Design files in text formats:
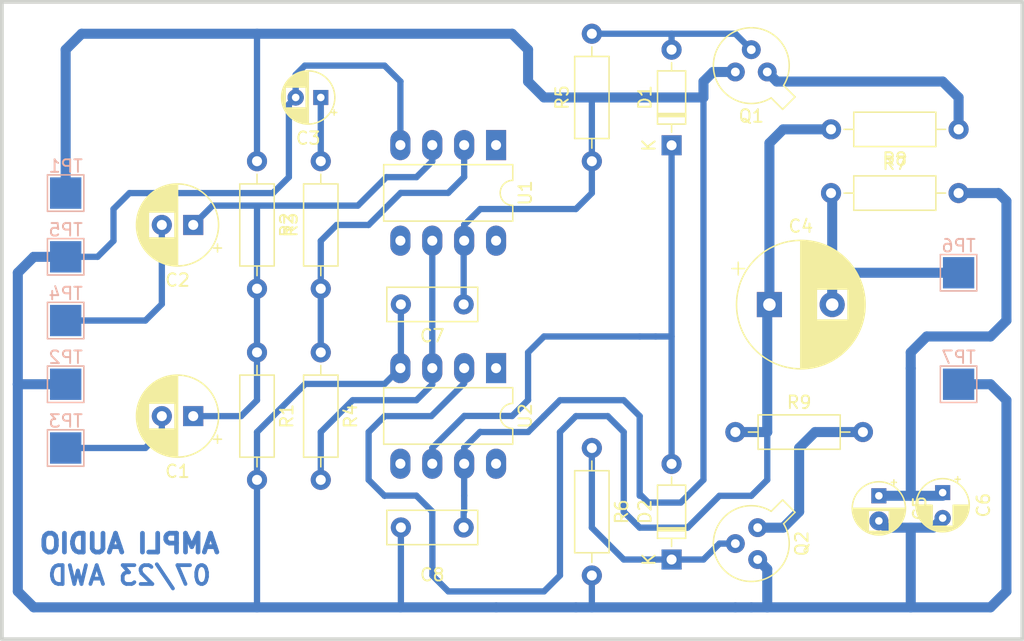
<source format=kicad_pcb>
(kicad_pcb (version 20211014) (generator pcbnew)

  (general
    (thickness 1.6)
  )

  (paper "A4")
  (layers
    (0 "F.Cu" signal)
    (31 "B.Cu" signal)
    (32 "B.Adhes" user "B.Adhesive")
    (33 "F.Adhes" user "F.Adhesive")
    (34 "B.Paste" user)
    (35 "F.Paste" user)
    (36 "B.SilkS" user "B.Silkscreen")
    (37 "F.SilkS" user "F.Silkscreen")
    (38 "B.Mask" user)
    (39 "F.Mask" user)
    (40 "Dwgs.User" user "User.Drawings")
    (41 "Cmts.User" user "User.Comments")
    (42 "Eco1.User" user "User.Eco1")
    (43 "Eco2.User" user "User.Eco2")
    (44 "Edge.Cuts" user)
    (45 "Margin" user)
    (46 "B.CrtYd" user "B.Courtyard")
    (47 "F.CrtYd" user "F.Courtyard")
    (48 "B.Fab" user)
    (49 "F.Fab" user)
    (50 "User.1" user)
    (51 "User.2" user)
    (52 "User.3" user)
    (53 "User.4" user)
    (54 "User.5" user)
    (55 "User.6" user)
    (56 "User.7" user)
    (57 "User.8" user)
    (58 "User.9" user)
  )

  (setup
    (stackup
      (layer "F.SilkS" (type "Top Silk Screen"))
      (layer "F.Paste" (type "Top Solder Paste"))
      (layer "F.Mask" (type "Top Solder Mask") (thickness 0.01))
      (layer "F.Cu" (type "copper") (thickness 0.035))
      (layer "dielectric 1" (type "core") (thickness 1.51) (material "FR4") (epsilon_r 4.5) (loss_tangent 0.02))
      (layer "B.Cu" (type "copper") (thickness 0.035))
      (layer "B.Mask" (type "Bottom Solder Mask") (thickness 0.01))
      (layer "B.Paste" (type "Bottom Solder Paste"))
      (layer "B.SilkS" (type "Bottom Silk Screen"))
      (copper_finish "None")
      (dielectric_constraints no)
    )
    (pad_to_mask_clearance 0)
    (pcbplotparams
      (layerselection 0x00010fc_ffffffff)
      (disableapertmacros false)
      (usegerberextensions false)
      (usegerberattributes true)
      (usegerberadvancedattributes true)
      (creategerberjobfile true)
      (svguseinch false)
      (svgprecision 6)
      (excludeedgelayer true)
      (plotframeref false)
      (viasonmask false)
      (mode 1)
      (useauxorigin false)
      (hpglpennumber 1)
      (hpglpenspeed 20)
      (hpglpendiameter 15.000000)
      (dxfpolygonmode true)
      (dxfimperialunits true)
      (dxfusepcbnewfont true)
      (psnegative false)
      (psa4output false)
      (plotreference true)
      (plotvalue true)
      (plotinvisibletext false)
      (sketchpadsonfab false)
      (subtractmaskfromsilk false)
      (outputformat 1)
      (mirror false)
      (drillshape 1)
      (scaleselection 1)
      (outputdirectory "")
    )
  )

  (net 0 "")
  (net 1 "DCDCBOOST_15V")
  (net 2 "DCDCBOOST_0V")
  (net 3 "right+")
  (net 4 "left+")
  (net 5 "LOAD+")
  (net 6 "Net-(C1-Pad1)")
  (net 7 "Net-(R3-Pad1)")
  (net 8 "Net-(C3-Pad1)")
  (net 9 "Net-(R4-Pad2)")
  (net 10 "Net-(D1-Pad2)")
  (net 11 "Net-(D2-Pad1)")
  (net 12 "Net-(C5-Pad1)")
  (net 13 "Net-(C4-Pad1)")
  (net 14 "unconnected-(U1-Pad1)")
  (net 15 "unconnected-(U1-Pad5)")
  (net 16 "unconnected-(U1-Pad8)")
  (net 17 "unconnected-(U2-Pad1)")
  (net 18 "unconnected-(U2-Pad5)")
  (net 19 "Net-(D1-Pad1)")
  (net 20 "unconnected-(U2-Pad8)")
  (net 21 "Net-(Q1-Pad1)")
  (net 22 "Net-(Q2-Pad1)")

  (footprint "Capacitor_THT:CP_Radial_D4.0mm_P1.50mm" (layer "F.Cu") (at 176.53 113.03 -90))

  (footprint "Capacitor_THT:CP_Radial_D4.0mm_P2.00mm" (layer "F.Cu") (at 127 81.28 180))

  (footprint "Resistor_THT:R_Axial_DIN0207_L6.3mm_D2.5mm_P10.16mm_Horizontal" (layer "F.Cu") (at 148.59 86.36 90))

  (footprint "Resistor_THT:R_Axial_DIN0207_L6.3mm_D2.5mm_P10.16mm_Horizontal" (layer "F.Cu") (at 177.8 83.82 180))

  (footprint "Capacitor_THT:CP_Radial_D10.0mm_P5.00mm" (layer "F.Cu") (at 162.732323 97.79))

  (footprint "Capacitor_THT:C_Rect_L7.0mm_W2.5mm_P5.00mm" (layer "F.Cu") (at 138.38 97.775 180))

  (footprint "Package_TO_SOT_THT:TO-18-3" (layer "F.Cu") (at 162.56 78.74 180))

  (footprint "Capacitor_THT:CP_Radial_D6.3mm_P2.50mm" (layer "F.Cu") (at 116.84 106.68 180))

  (footprint "Capacitor_THT:CP_Radial_D6.3mm_P2.50mm" (layer "F.Cu") (at 116.84 91.44 180))

  (footprint "Diode_THT:D_DO-35_SOD27_P7.62mm_Horizontal" (layer "F.Cu") (at 154.94 118.11 90))

  (footprint "Resistor_THT:R_Axial_DIN0207_L6.3mm_D2.5mm_P10.16mm_Horizontal" (layer "F.Cu") (at 121.92 86.36 -90))

  (footprint "Resistor_THT:R_Axial_DIN0207_L6.3mm_D2.5mm_P10.16mm_Horizontal" (layer "F.Cu") (at 127 101.6 -90))

  (footprint "Resistor_THT:R_Axial_DIN0207_L6.3mm_D2.5mm_P10.16mm_Horizontal" (layer "F.Cu") (at 167.64 88.9))

  (footprint "Package_TO_SOT_THT:TO-18-3" (layer "F.Cu") (at 161.29 115.57 -90))

  (footprint "Resistor_THT:R_Axial_DIN0207_L6.3mm_D2.5mm_P10.16mm_Horizontal" (layer "F.Cu") (at 121.92 101.6 -90))

  (footprint "Resistor_THT:R_Axial_DIN0207_L6.3mm_D2.5mm_P10.16mm_Horizontal" (layer "F.Cu") (at 148.59 109.22 -90))

  (footprint "Package_DIP:DIP-8_W7.62mm_LongPads" (layer "F.Cu") (at 140.96 85.075 -90))

  (footprint "Package_DIP:DIP-8_W7.62mm_LongPads" (layer "F.Cu") (at 140.96 102.855 -90))

  (footprint "Diode_THT:D_DO-35_SOD27_P7.62mm_Horizontal" (layer "F.Cu") (at 154.94 85.09 90))

  (footprint "Resistor_THT:R_Axial_DIN0207_L6.3mm_D2.5mm_P10.16mm_Horizontal" (layer "F.Cu") (at 160.02 107.95))

  (footprint "Capacitor_THT:CP_Radial_D4.0mm_P2.00mm" (layer "F.Cu") (at 171.45 113.03 -90))

  (footprint "Resistor_THT:R_Axial_DIN0207_L6.3mm_D2.5mm_P10.16mm_Horizontal" (layer "F.Cu") (at 127 96.52 90))

  (footprint "Capacitor_THT:C_Rect_L7.0mm_W2.5mm_P5.00mm" (layer "F.Cu") (at 138.38 115.555 180))

  (footprint "TestPoint:TestPoint_Pad_2.5x2.5mm" (layer "B.Cu") (at 106.68 104.14 180))

  (footprint "TestPoint:TestPoint_Pad_2.5x2.5mm" (layer "B.Cu") (at 177.8 104.14 180))

  (footprint "TestPoint:TestPoint_Pad_2.5x2.5mm" (layer "B.Cu") (at 177.8 95.25 180))

  (footprint "TestPoint:TestPoint_Pad_2.5x2.5mm" (layer "B.Cu") (at 106.68 99.06 180))

  (footprint "TestPoint:TestPoint_Pad_2.5x2.5mm" (layer "B.Cu") (at 106.68 88.9 180))

  (footprint "TestPoint:TestPoint_Pad_2.5x2.5mm" (layer "B.Cu") (at 106.68 93.98 180))

  (footprint "TestPoint:TestPoint_Pad_2.5x2.5mm" (layer "B.Cu") (at 106.68 109.22 180))

  (gr_rect (start 101.6 73.66) (end 182.88 124.46) (layer "Edge.Cuts") (width 0.3) (fill none) (tstamp d1339296-8435-4f73-b259-dbd4fc6a4d2c))
  (gr_text "07/23 AWD" (at 111.76 119.38) (layer "B.Cu") (tstamp 76386484-c527-4953-bc64-563e4486322c)
    (effects (font (size 1.5 1.5) (thickness 0.3)) (justify mirror))
  )
  (gr_text "AMPLI AUDIO" (at 111.76 116.84) (layer "B.Cu") (tstamp cfea96e2-4cc6-441a-99cd-a1863aab956d)
    (effects (font (size 1.5 1.5) (thickness 0.375)) (justify mirror))
  )

  (segment (start 148.59 88.9) (end 148.59 86.36) (width 0.5) (layer "B.Cu") (net 1) (tstamp 08e02693-11b2-4bd2-b95e-3ea4724cfee9))
  (segment (start 151.13 105.41) (end 152.4 106.68) (width 0.5) (layer "B.Cu") (net 1) (tstamp 0ab860f2-723c-40ef-808b-aa1594271520))
  (segment (start 142.24 76.2) (end 143.51 77.47) (width 0.8) (layer "B.Cu") (net 1) (tstamp 0ebc2e98-8ec7-47c1-9e33-66a46e71f1c3))
  (segment (start 138.38 92.735) (end 138.42 92.695) (width 0.5) (layer "B.Cu") (net 1) (tstamp 129363cc-4180-4448-9fe7-1229e9f0446a))
  (segment (start 144.78 106.68) (end 143.51 107.95) (width 0.5) (layer "B.Cu") (net 1) (tstamp 1e6ef0ea-ce0d-48db-9275-bdde5cf82972))
  (segment (start 157.48 81.28) (end 157.48 111.76) (width 0.5) (layer "B.Cu") (net 1) (tstamp 238b67a9-3759-4101-9adf-b2ff55017150))
  (segment (start 143.51 107.95) (end 139.69 107.95) (width 0.5) (layer "B.Cu") (net 1) (tstamp 281347f3-f909-4d5b-a080-20166c3c66b3))
  (segment (start 138.38 114.325) (end 138.42 114.285) (width 0.5) (layer "B.Cu") (net 1) (tstamp 2a1a29fc-25cf-48ca-8cf3-fe0e165013f2))
  (segment (start 152.4 106.68) (end 152.4 113.03) (width 0.5) (layer "B.Cu") (net 1) (tstamp 35376032-7828-449d-92b7-be260bd53b3a))
  (segment (start 121.92 86.36) (end 121.92 76.2) (width 0.5) (layer "B.Cu") (net 1) (tstamp 3a33c267-78ab-4b78-863a-4d3164efaae9))
  (segment (start 147.32 81.28) (end 157.48 81.28) (width 0.8) (layer "B.Cu") (net 1) (tstamp 5f5a890c-ddbd-4c8d-9d21-ac3ef4562cb0))
  (segment (start 144.78 106.68) (end 146.05 105.41) (width 0.5) (layer "B.Cu") (net 1) (tstamp 63913bdb-6904-4800-b2e8-e5871699d8c1))
  (segment (start 157.48 81.28) (end 157.48 80.01) (width 0.8) (layer "B.Cu") (net 1) (tstamp 6a1d722c-0ba7-4c80-8538-03ab9655f553))
  (segment (start 158.242 79.248) (end 160.02 79.248) (width 0.8) (layer "B.Cu") (net 1) (tstamp 726c2ba9-6b1e-4bee-99d3-5bdea6880b18))
  (segment (start 138.42 92.695) (end 138.42 91.425) (width 0.5) (layer "B.Cu") (net 1) (tstamp 72a21e63-231c-407b-86e9-2f0d637ed715))
  (segment (start 121.92 76.2) (end 142.24 76.2) (width 0.8) (layer "B.Cu") (net 1) (tstamp 8690f506-11c2-406a-9af0-9ca3908419cf))
  (segment (start 139.69 107.935) (end 138.42 109.205) (width 0.5) (layer "B.Cu") (net 1) (tstamp 87709bcb-916e-4a01-9846-71e175f93194))
  (segment (start 157.48 80.01) (end 158.242 79.248) (width 0.8) (layer "B.Cu") (net 1) (tstamp 879a019f-cc36-4df8-8526-63ee7222bc1c))
  (segment (start 138.42 113.015) (end 138.42 110.475) (width 0.5) (layer "B.Cu") (net 1) (tstamp 8b66c3a2-dad7-4fb8-9fd1-5a50231b44a1))
  (segment (start 147.32 90.17) (end 148.59 88.9) (width 0.5) (layer "B.Cu") (net 1) (tstamp 97fcedc8-0f7f-46c8-a845-7f6e00c332ba))
  (segment (start 138.38 97.775) (end 138.38 92.735) (width 0.5) (layer "B.Cu") (net 1) (tstamp 983599e3-d8cd-41e8-bc6d-6c8fd29a0812))
  (segment (start 106.68 88.9) (end 106.68 77.47) (width 0.8) (layer "B.Cu") (net 1) (tstamp 9ea2a185-ce32-4308-8380-e46d4f06fc66))
  (segment (start 138.445 91.425) (end 139.7 90.17) (width 0.5) (layer "B.Cu") (net 1) (tstamp a2e0d635-ff4b-42ff-951a-2f3005549568))
  (segment (start 148.59 86.36) (end 148.59 81.28) (width 0.5) (layer "B.Cu") (net 1) (tstamp a4d4cbdc-ea94-4dd2-9ca5-1a77216a17ef))
  (segment (start 138.42 114.285) (end 138.42 113.015) (width 0.5) (layer "B.Cu") (net 1) (tstamp abdef20a-1130-4ae9-898a-5f85a27cdf92))
  (segment (start 143.51 77.47) (end 143.51 80.01) (width 0.8) (layer "B.Cu") (net 1) (tstamp b2909295-003c-437f-9154-e695044148b9))
  (segmen
... [23569 chars truncated]
</source>
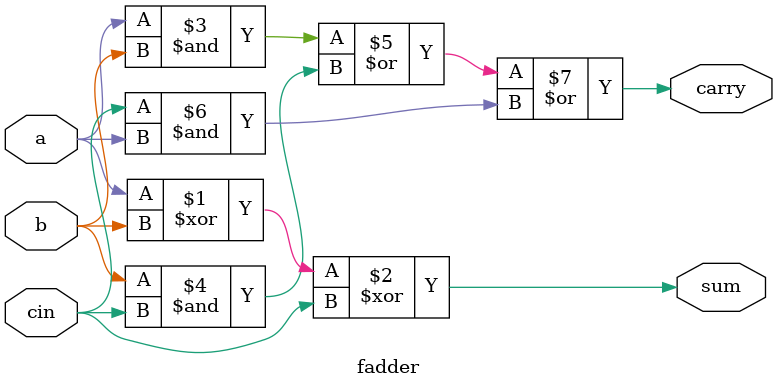
<source format=v>
module top_module( 
    input [99:0] a, b,
    input cin,
    output [99:0] cout,
    output [99:0] sum );

    genvar i;
    
    fadder FA1(a[0], b[0], cin, sum[0], cout[0]);
    
    //this is a generte block
    //The loop generate construct provides an easy and concise method to create multiple instances 
    //of module items such as module instances, assign statements, assertions, interface instances 
    //In essence generate block is a special type of for loop with the loop index variable of datatype genvar.
    generate
        for (i=1; i<100; i=i+1) begin : Full_adder_block
            fadder FA(a[i], b[i], cout[i-1], sum[i], cout[i]);
        end
    endgenerate
endmodule

module fadder (
    input a,b,cin,
    output sum,carry
);

	assign sum = a ^ b ^ cin;
	assign carry = (a & b) | (b & cin)  | (cin & a) ;

endmodule
</source>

Task requirements:
Return, word for word, the lines of the data above from the line with "(segment (start 138.42 113.015)" through the line with "(segment (start 106.68", inclusive.

Answer to this problem:
  (segment (start 138.42 113.015) (end 138.42 110.475) (width 0.5) (layer "B.Cu") (net 1) (tstamp 8b66c3a2-dad7-4fb8-9fd1-5a50231b44a1))
  (segment (start 147.32 90.17) (end 148.59 88.9) (width 0.5) (layer "B.Cu") (net 1) (tstamp 97fcedc8-0f7f-46c8-a845-7f6e00c332ba))
  (segment (start 138.38 97.775) (end 138.38 92.735) (width 0.5) (layer "B.Cu") (net 1) (tstamp 983599e3-d8cd-41e8-bc6d-6c8fd29a0812))
  (segment (start 106.68 88.9) (end 106.68 77.47) (width 0.8) (layer "B.Cu") (net 1) (tstamp 9ea2a185-ce32-4308-8380-e46d4f06fc66))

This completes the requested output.